## Sobre la tarea
Transcribe literalmente el pasaje del texto sobre la filosofía política y la UE que empieza en "La filosofía política es" y termina en "en nuevos contextos.".
___ Fragmento seleccionado ___
La filosofía política es fundamental para entender una polity tan singular como la UE y su novedad en relación con el modelo del estado nación. Tiene incluso alguna ventaja comparativa en la medida en que no es una disciplina cuya trayectoria esté tan estrechamente ligada al universo conceptual de los estados como es el caso de la ciencia política, las relaciones internacionales o el derecho constitucional. Al mismo tiempo, la UE plantea un enorme desafío a la filosofía política y a la teoría de la democracia, en la medida en que le obliga a verificar ciertos presupuestos y a examinar su resistencia conceptual y práctica en nuevos contextos.
___ Conjunto de registros ___
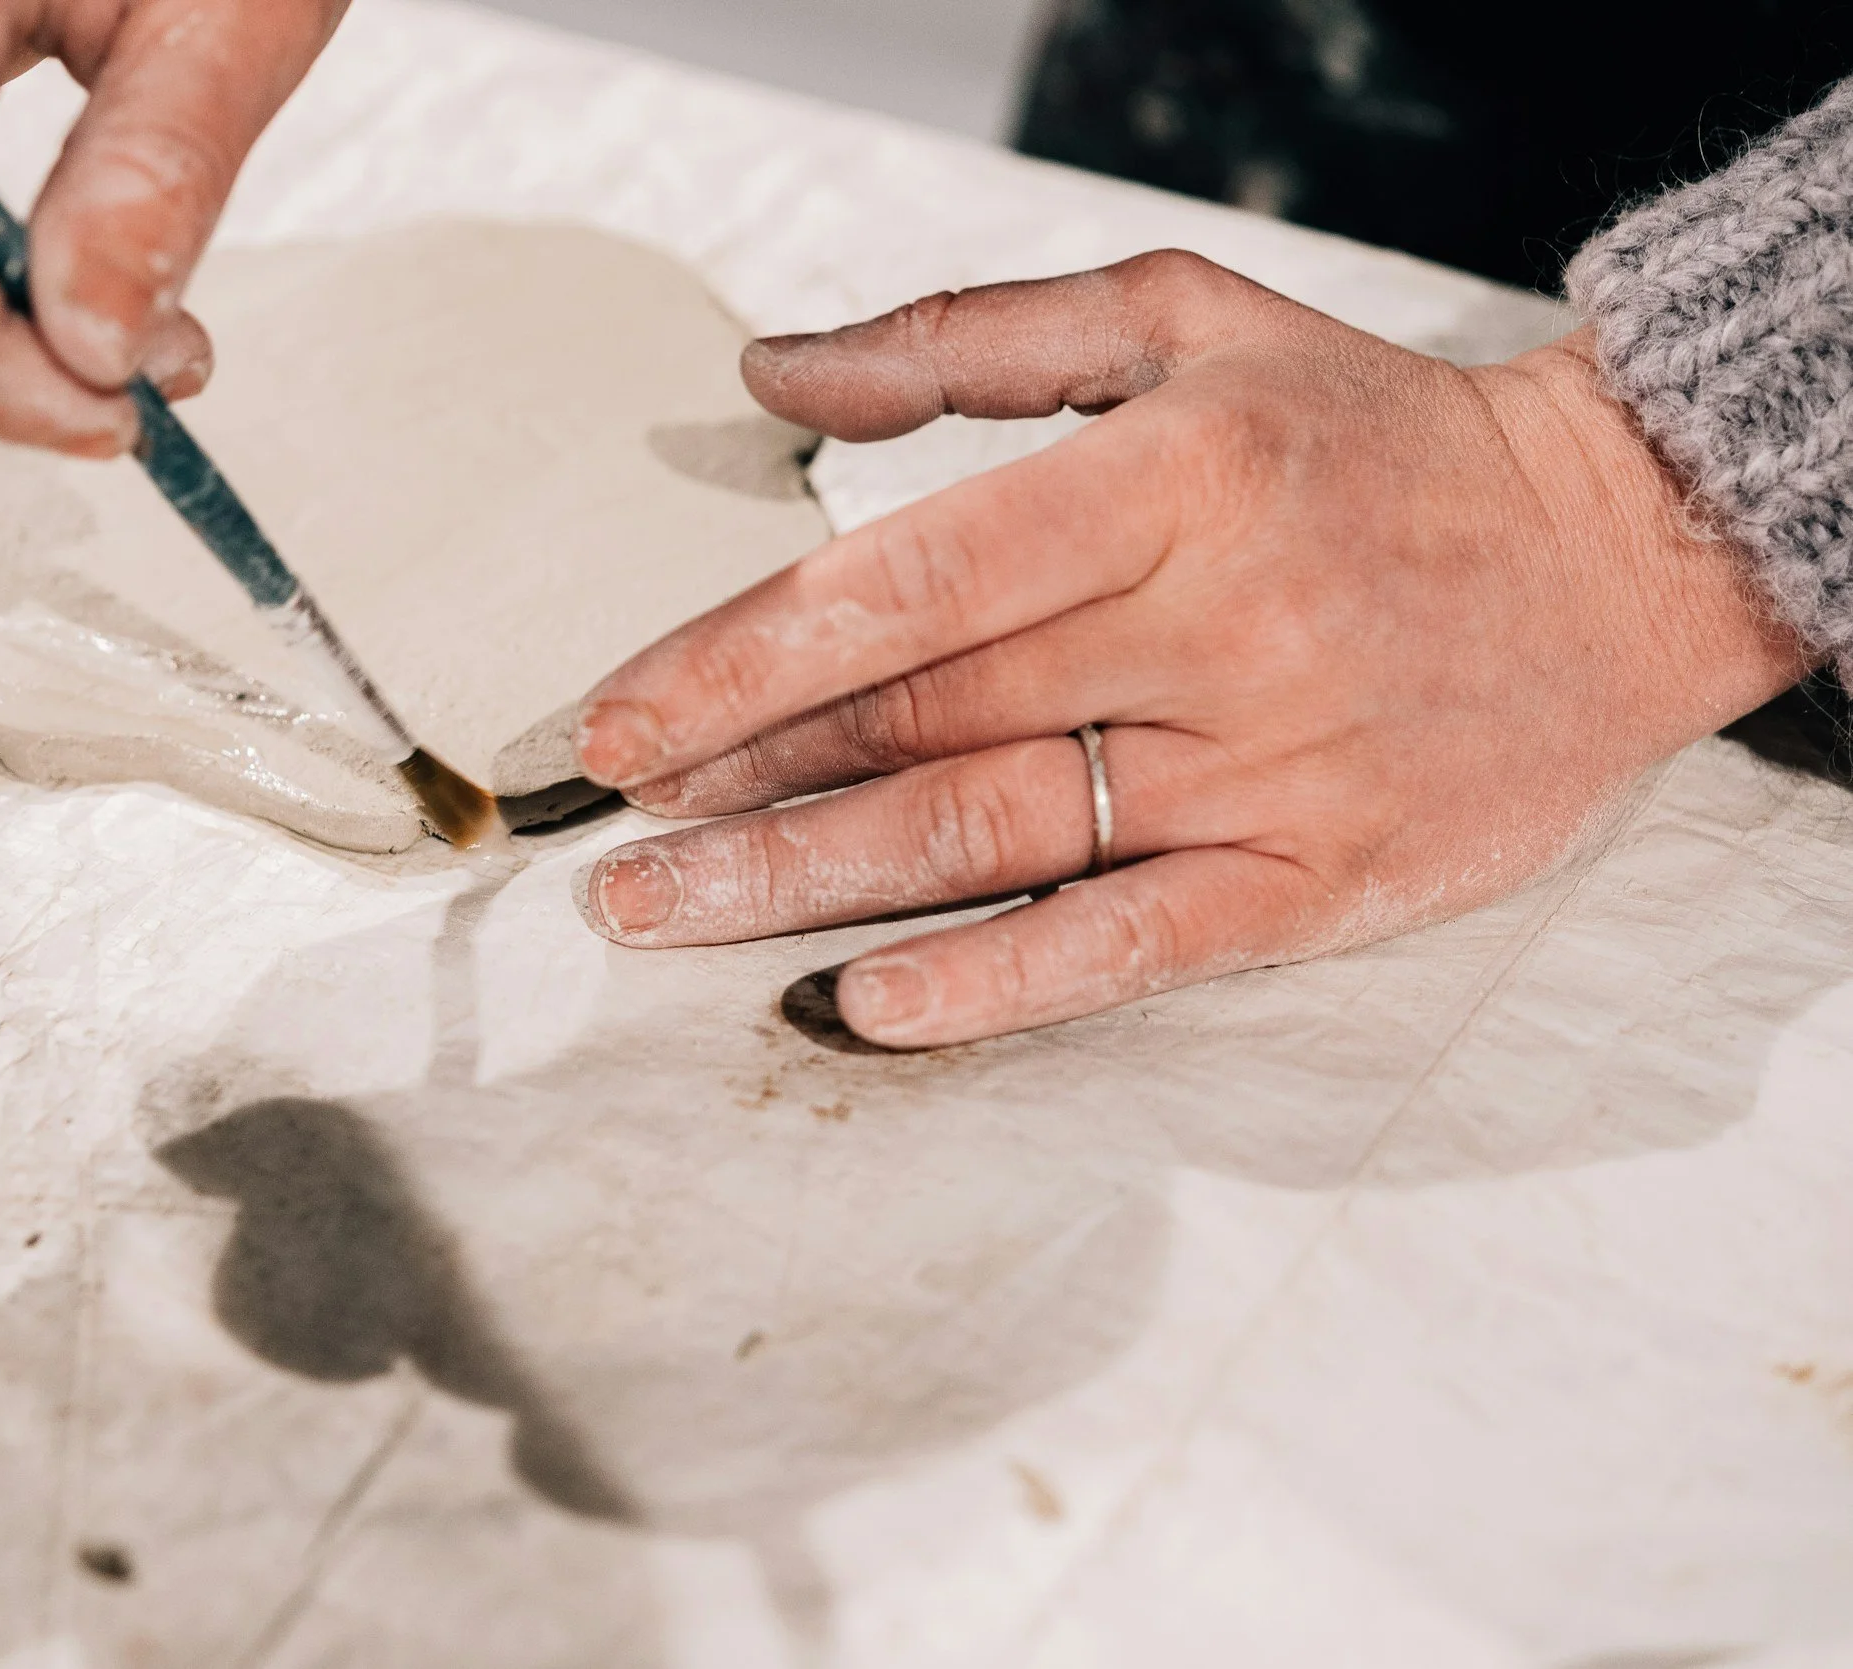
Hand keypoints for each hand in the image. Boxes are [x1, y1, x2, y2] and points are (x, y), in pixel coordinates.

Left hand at [574, 251, 1809, 1047]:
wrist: (1622, 551)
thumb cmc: (1366, 433)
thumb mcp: (1185, 321)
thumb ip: (969, 336)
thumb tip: (771, 372)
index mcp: (1172, 477)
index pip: (909, 579)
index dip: (744, 656)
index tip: (620, 718)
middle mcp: (1218, 625)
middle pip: (927, 718)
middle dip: (742, 777)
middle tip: (605, 829)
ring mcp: (1274, 764)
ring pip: (998, 833)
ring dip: (808, 882)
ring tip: (665, 913)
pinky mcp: (1327, 877)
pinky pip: (1137, 943)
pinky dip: (1000, 982)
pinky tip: (871, 1006)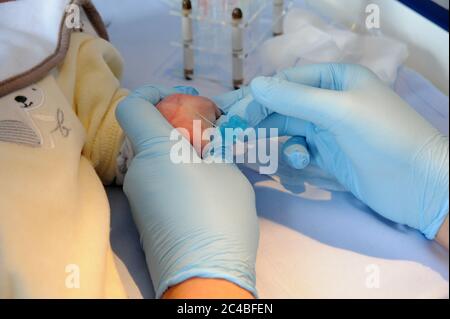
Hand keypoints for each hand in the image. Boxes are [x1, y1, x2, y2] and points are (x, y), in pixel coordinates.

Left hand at [116, 85, 258, 297]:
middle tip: (208, 135)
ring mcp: (137, 195)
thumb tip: (205, 141)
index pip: (133, 106)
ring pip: (153, 158)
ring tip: (211, 162)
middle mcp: (137, 170)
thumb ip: (212, 147)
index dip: (152, 94)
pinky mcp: (143, 215)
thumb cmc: (220, 214)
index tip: (178, 99)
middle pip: (146, 133)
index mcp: (155, 151)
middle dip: (175, 126)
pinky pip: (155, 180)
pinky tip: (201, 187)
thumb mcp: (226, 170)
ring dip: (177, 152)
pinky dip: (173, 174)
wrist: (206, 275)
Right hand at [215, 64, 448, 239]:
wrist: (419, 186)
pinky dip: (292, 156)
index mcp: (336, 79)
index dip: (257, 96)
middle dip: (256, 118)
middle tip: (225, 130)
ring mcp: (328, 130)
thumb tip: (255, 85)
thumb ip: (295, 98)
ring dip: (271, 139)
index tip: (230, 110)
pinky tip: (297, 163)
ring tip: (247, 148)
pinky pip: (298, 150)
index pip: (287, 82)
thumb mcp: (339, 111)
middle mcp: (330, 101)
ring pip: (287, 129)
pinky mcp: (328, 156)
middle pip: (283, 106)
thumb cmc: (384, 138)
___
## Tu solución
La filosofía política es fundamental para entender una polity tan singular como la UE y su novedad en relación con el modelo del estado nación. Tiene incluso alguna ventaja comparativa en la medida en que no es una disciplina cuya trayectoria esté tan estrechamente ligada al universo conceptual de los estados como es el caso de la ciencia política, las relaciones internacionales o el derecho constitucional. Al mismo tiempo, la UE plantea un enorme desafío a la filosofía política y a la teoría de la democracia, en la medida en que le obliga a verificar ciertos presupuestos y a examinar su resistencia conceptual y práctica en nuevos contextos.